Jacqueline Walker's 'Pilgrim State'

Jacqueline Walker attended our Pitch Your Novel Event back in 2006.  This event gave writers the opportunity to meet literary agents first hand and to pitch their manuscripts direct.  Writers also gleaned information on what the agents wanted to see land on their desks and tips on how best to approach them.  Nicola Barr from The Susijn Agency and Tanja Howarth from the Tanja Howarth Literary Agency took part in the event. 

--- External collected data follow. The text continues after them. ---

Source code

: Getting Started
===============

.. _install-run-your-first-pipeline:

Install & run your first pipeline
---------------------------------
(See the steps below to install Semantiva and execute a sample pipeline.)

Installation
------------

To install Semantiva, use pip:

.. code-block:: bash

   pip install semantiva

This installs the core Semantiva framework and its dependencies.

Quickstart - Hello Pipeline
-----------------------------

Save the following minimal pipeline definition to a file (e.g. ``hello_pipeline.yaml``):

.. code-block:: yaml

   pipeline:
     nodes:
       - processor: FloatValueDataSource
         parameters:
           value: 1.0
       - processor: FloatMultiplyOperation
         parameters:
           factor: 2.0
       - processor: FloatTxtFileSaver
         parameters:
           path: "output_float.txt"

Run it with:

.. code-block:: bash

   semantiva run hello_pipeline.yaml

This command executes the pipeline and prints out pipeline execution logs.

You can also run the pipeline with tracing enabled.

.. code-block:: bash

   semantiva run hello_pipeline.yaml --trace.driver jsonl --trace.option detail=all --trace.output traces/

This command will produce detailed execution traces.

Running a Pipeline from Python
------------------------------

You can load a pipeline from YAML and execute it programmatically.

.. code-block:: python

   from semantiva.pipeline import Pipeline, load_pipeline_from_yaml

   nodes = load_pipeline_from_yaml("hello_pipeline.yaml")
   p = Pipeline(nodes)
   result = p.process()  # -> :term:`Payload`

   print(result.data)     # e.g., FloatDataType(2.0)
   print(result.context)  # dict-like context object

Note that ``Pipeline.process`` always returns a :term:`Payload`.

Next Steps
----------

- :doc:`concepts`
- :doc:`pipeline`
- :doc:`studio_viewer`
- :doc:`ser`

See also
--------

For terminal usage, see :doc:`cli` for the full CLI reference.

Jacqueline speaks about her motivations for writing her debut novel 'Pilgrim State' and the enviable outcome.

 

Pilgrim_state_dhb_cover[1].jpgPilgrim State is my first book.  It follows the story of my family’s migration from Jamaica to Britain via the USA and contains original documentation as well as personal photographs. Although it’s called a memoir, it reads more like a novel but essentially it’s a story of mothers and daughters, of the ways that love can overcome the most intense experiences of loss. There are three first person narratives, including one voice that tells the child’s version of events.

 

I began writing Pilgrim State after being made redundant when my last child went to university. Pilgrim State took more than two years to write, though I’d done years of research before that. I wrote it for family and friends, it was not intended for publication, my concern was with authenticity, with finding a narrative tone and a structure that would convey the uniqueness as well as the universality of my mother’s story; something that would make people want to keep reading.

 

I attended the Chapter One Promotions Pitch Your Novel Event well before I finished the manuscript. I have to admit, it wasn’t my idea to go. A friend had seen the advert and encouraged me to attend. I remember the night before, I was so nervous I considered cancelling, it was only at his insistence that I turned up on the day. I think it was the first time the event had been run. There were two agents and a group of us writers, some more confident than others, but the good thing that helped me relax straight away was that everyone was friendly and supportive and the day had been well thought out and professionally organised. It was fascinating to see the variety of writing produced and to listen to the response from the agents and to have that response fed back so immediately. That face-to-face experience, and the follow up from it, gave me the confidence to carry on writing and to start sending what there was of Pilgrim State out to agents. In the end the manuscript was sold at auction to Hodder in 2007 and was published this April. I still remember that session pitching my novel as one of the milestones on the way to Pilgrim State’s success.